Would you write the data out once more, exactly as it is?

--*--

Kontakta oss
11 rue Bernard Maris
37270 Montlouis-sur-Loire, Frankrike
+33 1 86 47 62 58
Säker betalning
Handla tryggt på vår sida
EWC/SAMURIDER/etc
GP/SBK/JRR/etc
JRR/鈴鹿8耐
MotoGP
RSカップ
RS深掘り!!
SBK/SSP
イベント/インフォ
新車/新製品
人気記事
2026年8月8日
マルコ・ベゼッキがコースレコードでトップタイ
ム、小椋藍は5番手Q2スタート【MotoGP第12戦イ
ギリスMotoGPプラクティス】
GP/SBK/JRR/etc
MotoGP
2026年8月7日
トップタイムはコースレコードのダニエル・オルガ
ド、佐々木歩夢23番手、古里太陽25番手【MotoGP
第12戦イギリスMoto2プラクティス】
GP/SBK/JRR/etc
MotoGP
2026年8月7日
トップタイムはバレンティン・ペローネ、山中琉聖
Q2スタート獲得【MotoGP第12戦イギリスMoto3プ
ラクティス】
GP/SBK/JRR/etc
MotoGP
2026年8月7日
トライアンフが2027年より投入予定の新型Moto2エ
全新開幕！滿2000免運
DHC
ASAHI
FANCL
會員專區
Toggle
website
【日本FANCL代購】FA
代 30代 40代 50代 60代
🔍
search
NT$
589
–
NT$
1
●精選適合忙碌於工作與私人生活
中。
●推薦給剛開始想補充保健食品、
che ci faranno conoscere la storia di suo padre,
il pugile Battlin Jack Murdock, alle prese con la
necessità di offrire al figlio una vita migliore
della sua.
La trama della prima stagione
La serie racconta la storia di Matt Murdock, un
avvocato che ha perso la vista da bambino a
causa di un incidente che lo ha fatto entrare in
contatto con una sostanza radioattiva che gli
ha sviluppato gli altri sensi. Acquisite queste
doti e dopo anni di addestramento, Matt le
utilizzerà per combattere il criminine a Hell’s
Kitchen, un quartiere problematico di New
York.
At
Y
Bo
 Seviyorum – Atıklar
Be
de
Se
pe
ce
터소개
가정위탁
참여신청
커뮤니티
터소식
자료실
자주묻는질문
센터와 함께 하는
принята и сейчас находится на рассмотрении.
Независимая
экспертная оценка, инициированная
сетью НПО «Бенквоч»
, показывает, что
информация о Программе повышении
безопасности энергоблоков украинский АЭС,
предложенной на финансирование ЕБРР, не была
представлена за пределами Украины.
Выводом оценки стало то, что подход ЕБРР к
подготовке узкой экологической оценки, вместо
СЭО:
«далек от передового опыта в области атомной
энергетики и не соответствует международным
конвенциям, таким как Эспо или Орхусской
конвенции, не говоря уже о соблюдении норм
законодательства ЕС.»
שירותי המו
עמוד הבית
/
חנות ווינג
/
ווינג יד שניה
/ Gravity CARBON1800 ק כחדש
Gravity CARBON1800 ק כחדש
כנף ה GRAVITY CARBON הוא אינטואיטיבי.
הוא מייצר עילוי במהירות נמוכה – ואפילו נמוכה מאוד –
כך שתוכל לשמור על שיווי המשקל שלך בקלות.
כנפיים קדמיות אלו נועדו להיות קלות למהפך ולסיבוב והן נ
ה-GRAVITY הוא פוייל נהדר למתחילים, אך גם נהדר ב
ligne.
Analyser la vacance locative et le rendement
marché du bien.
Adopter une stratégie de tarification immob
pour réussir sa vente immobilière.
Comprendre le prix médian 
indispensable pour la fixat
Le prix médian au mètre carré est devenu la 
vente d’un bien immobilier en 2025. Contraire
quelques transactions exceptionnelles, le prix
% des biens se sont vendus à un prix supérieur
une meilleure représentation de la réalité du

--*--

■ ANSWER SPACE ■
Kontakta oss
11 rue Bernard Maris
37270 Montlouis-sur-Loire, Frankrike
+33 1 86 47 62 58
Säker betalning
Handla tryggt på vår sida
EWC/SAMURIDER/etc
GP/SBK/JRR/etc
JRR/鈴鹿8耐
MotoGP
RSカップ
RS深掘り!!
SBK/SSP
イベント/インフォ
新車/新製品
人気記事
2026年8月8日
マルコ・ベゼッキがコースレコードでトップタイ
ム、小椋藍は5番手Q2スタート【MotoGP第12戦イ
ギリスMotoGPプラクティス】
GP/SBK/JRR/etc
MotoGP
2026年8月7日
トップタイムはコースレコードのダニエル・オルガ
ド、佐々木歩夢23番手、古里太陽25番手【MotoGP
第12戦イギリスMoto2プラクティス】
GP/SBK/JRR/etc
MotoGP
2026年8月7日
トップタイムはバレンティン・ペローネ、山中琉聖
Q2スタート獲得【MotoGP第12戦イギリスMoto3プ
ラクティス】
GP/SBK/JRR/etc
MotoGP
2026年8月7日
トライアンフが2027年より投入予定の新型Moto2エ
全新開幕！滿2000免運
DHC
ASAHI
FANCL
會員專區
Toggle
website
【日本FANCL代購】FA
代 30代 40代 50代 60代
🔍
search
NT$
589
–
NT$
1
●精選適合忙碌於工作與私人生活
中。
●推薦給剛開始想補充保健食品、
che ci faranno conoscere la storia di suo padre,
il pugile Battlin Jack Murdock, alle prese con la
necessità di offrire al figlio una vita migliore
della sua.
La trama della prima stagione
La serie racconta la storia di Matt Murdock, un
avvocato che ha perso la vista da bambino a
causa di un incidente che lo ha fatto entrare in
contatto con una sostanza radioattiva che gli
ha sviluppato gli altri sensi. Acquisite queste
doti e dopo anni di addestramento, Matt le
utilizzerà per combattere il criminine a Hell’s
Kitchen, un quartiere problematico di New
York.
At
Y
Bo
 Seviyorum – Atıklar
Be
de
Se
pe
ce
터소개
가정위탁
참여신청
커뮤니티
터소식
자료실
자주묻는질문
센터와 함께 하는
принята и сейчас находится на рассмотрении.
Независимая
экспертная оценка, инициированная
сетью НПО «Бенквоч»
, показывает, что
информация о Программе повышении
безопасности энергоблоков украинский АЭС,
предложенной на финансирование ЕБРР, не была
представлена за пределами Украины.
Выводом оценки стало то, что подход ЕБРР к
подготовке узкой экологической оценки, вместо
СЭО:
«далек от передового опыта в области атомной
энергетики и не соответствует международным
конвенциям, таким как Эспо или Орхусской
конвенции, не говоря уже о соблюдении норм
законодательства ЕС.»
שירותי המו
עמוד הבית
/
חנות ווינג
/
ווינג יד שניה
/ Gravity CARBON1800 ק כחדש
Gravity CARBON1800 ק כחדש
כנף ה GRAVITY CARBON הוא אינטואיטיבי.
הוא מייצר עילוי במהירות נמוכה – ואפילו נמוכה מאוד –
כך שתוכל לשמור על שיווי המשקל שלך בקלות.
כנפיים קדמיות אלו נועדו להיות קלות למהפך ולסיבוב והן נ
ה-GRAVITY הוא פוייל נהדר למתחילים, אך גם נהדר ב
ligne.
Analyser la vacance locative et le rendement
marché du bien.
Adopter une stratégie de tarification immob
pour réussir sa vente immobilière.
Comprendre le prix médian 
indispensable pour la fixat
Le prix médian au mètre carré est devenu la 
vente d’un bien immobilier en 2025. Contraire
quelques transactions exceptionnelles, le prix
% des biens se sont vendus à un prix supérieur
une meilleure représentation de la réalité du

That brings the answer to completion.